We obviously start with just the main arena. The main arena is extended using the brk() syscall and the other arenas are extended by mapping new ‘heaps’ (using mmap) and linking them. So an arena can generally be seen as a linked list of heaps.
An Arena for a Thread
The arena implementation was faster than the earlier model of using just a single arena with an on-demand model for reduction of contention in the general case. The process of detecting contention however was sufficiently slow and hence a better idea was needed. This is where the idea of having a thread stick to one arena comes in.
With the arena per-thread model, if malloc is called for the first time within a thread, a new arena is created without looking at whether the earlier locks would be contended or not. As a result, for a sane number of threads*, one can expect zero contention among threads when locking arenas since they’re all working on their own arenas.
There is a limit to the number of arenas that are created in this manner and that limit is determined based on the number of cores the system has. 32-bit systems get twice the number of cores and 64-bit systems get 8 times the number of cores. This can also be controlled using the MALLOC_ARENA_MAX environment variable.
- A sane number of threads is usually not more than twice the number of cores. Anything more and you’ve have a different set of performance problems to deal with.
The Problem (or not)
The whole issue around the concept of arenas is the amount of ‘memory’ it tends to waste. The common complaint is that the virtual memory footprint of programs increase due to use of arenas and definitely more so due to using a different arena for each thread. The complaint is mostly bogus because of a couple of very important features that have been there for years - loads and loads of address space and demand paging.
The linux virtual memory model can allow a process to access most of its virtual memory address space (provided it is requested and mapped in). A 64-bit address space is massive and is hence not a resource that is likely to run out for any reasonable process. Add to it the fact that the kernel has mechanisms to use physical memory only for pages that are needed by the process at that time and you can rest assured that even if you map in terabytes of memory in your process, only the pages that are used will ever be accounted against you.

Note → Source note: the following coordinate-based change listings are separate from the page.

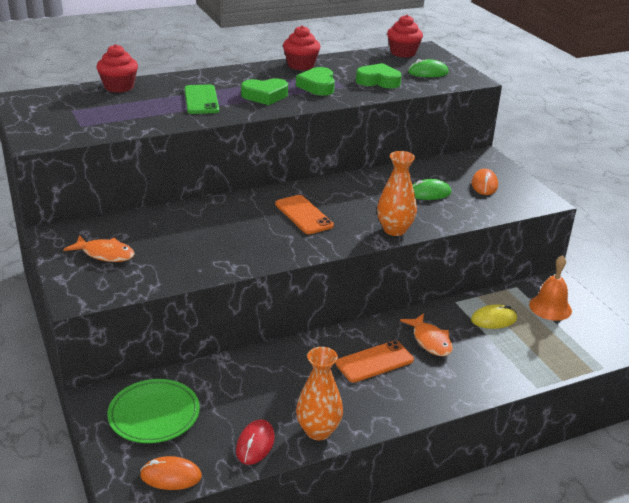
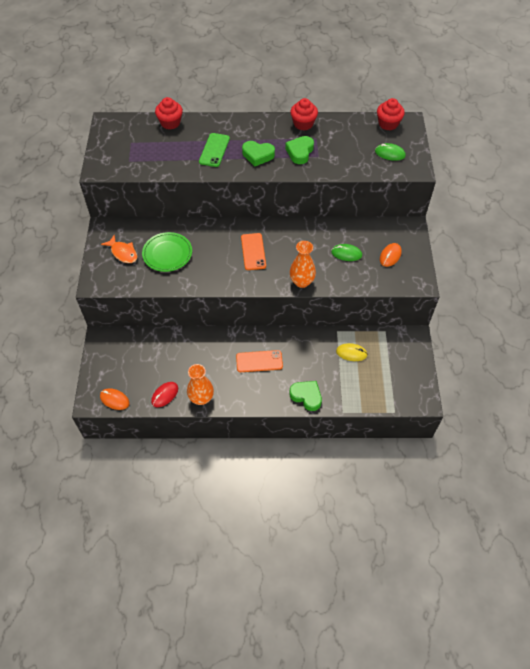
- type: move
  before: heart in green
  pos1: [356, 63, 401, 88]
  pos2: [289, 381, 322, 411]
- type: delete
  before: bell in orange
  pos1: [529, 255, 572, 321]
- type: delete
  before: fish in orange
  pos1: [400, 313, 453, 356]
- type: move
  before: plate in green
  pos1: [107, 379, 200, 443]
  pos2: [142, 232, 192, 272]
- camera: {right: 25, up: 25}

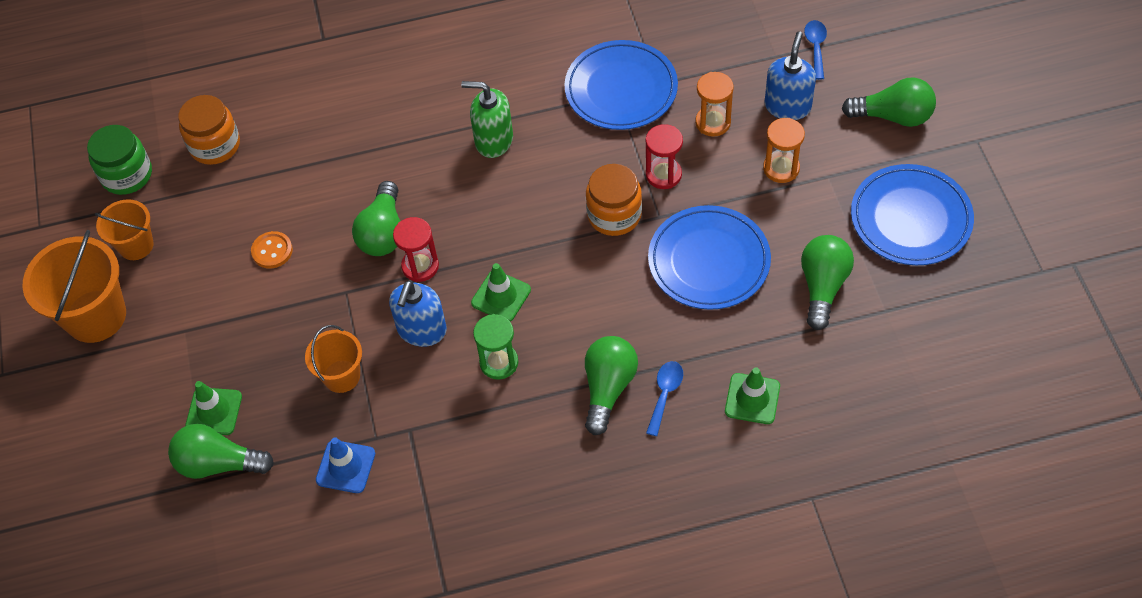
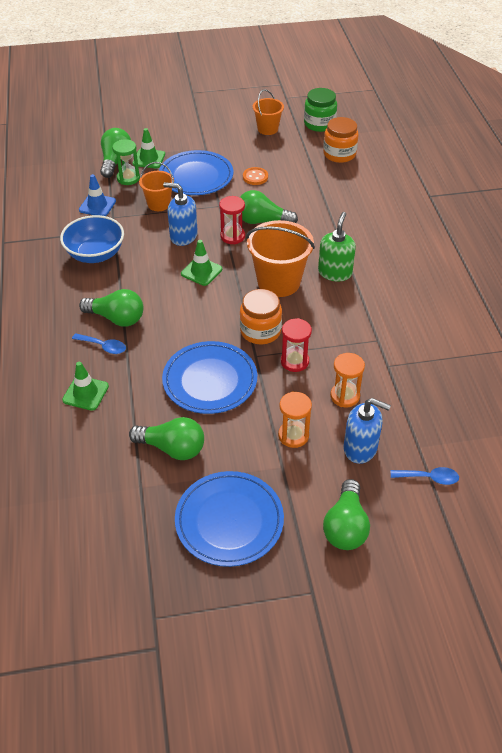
- type: move
  before: plate in blue
  pos1: [564, 40, 678, 130]
  pos2: [159, 150, 233, 195]
- type: move
  before: bucket in orange
  pos1: [23, 230, 126, 343]
  pos2: [246, 220, 315, 297]
- type: move
  before: hourglass in green
  pos1: [473, 314, 518, 380]
  pos2: [112, 139, 140, 185]
- type: insert
  after: bowl in blue
  pos2: [60, 215, 124, 263]
- camera: {right: 90, up: -10}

Both arena models rely on these facts. A mapped in arena is explicitly requested without any permissions (PROT_NONE) so that the kernel knows that it does not need any physical memory to back it. Block requests are then fulfilled by giving read+write permissions in parts. Freed blocks near the end of heaps in an arena are given back to the system either by using madvise(MADV_DONTNEED) or by explicitly unmapping.
So in the light of all of this, as an administrator or programmer, one needs to shift focus from the virtual memory column in your top
output to the RSS column, since that is where the real resource usage is. Address space usage is not the same thing as memory usage. It is of course a problem if RSS is also high and in such cases one should look at the possibility of of a memory leak within to process and if that is not the problem, then fragmentation within the arenas. There are tuning options available to reduce fragmentation. Setting resource limits on address space usage is passe and it is time that better alternatives such as cgroups are given serious consideration.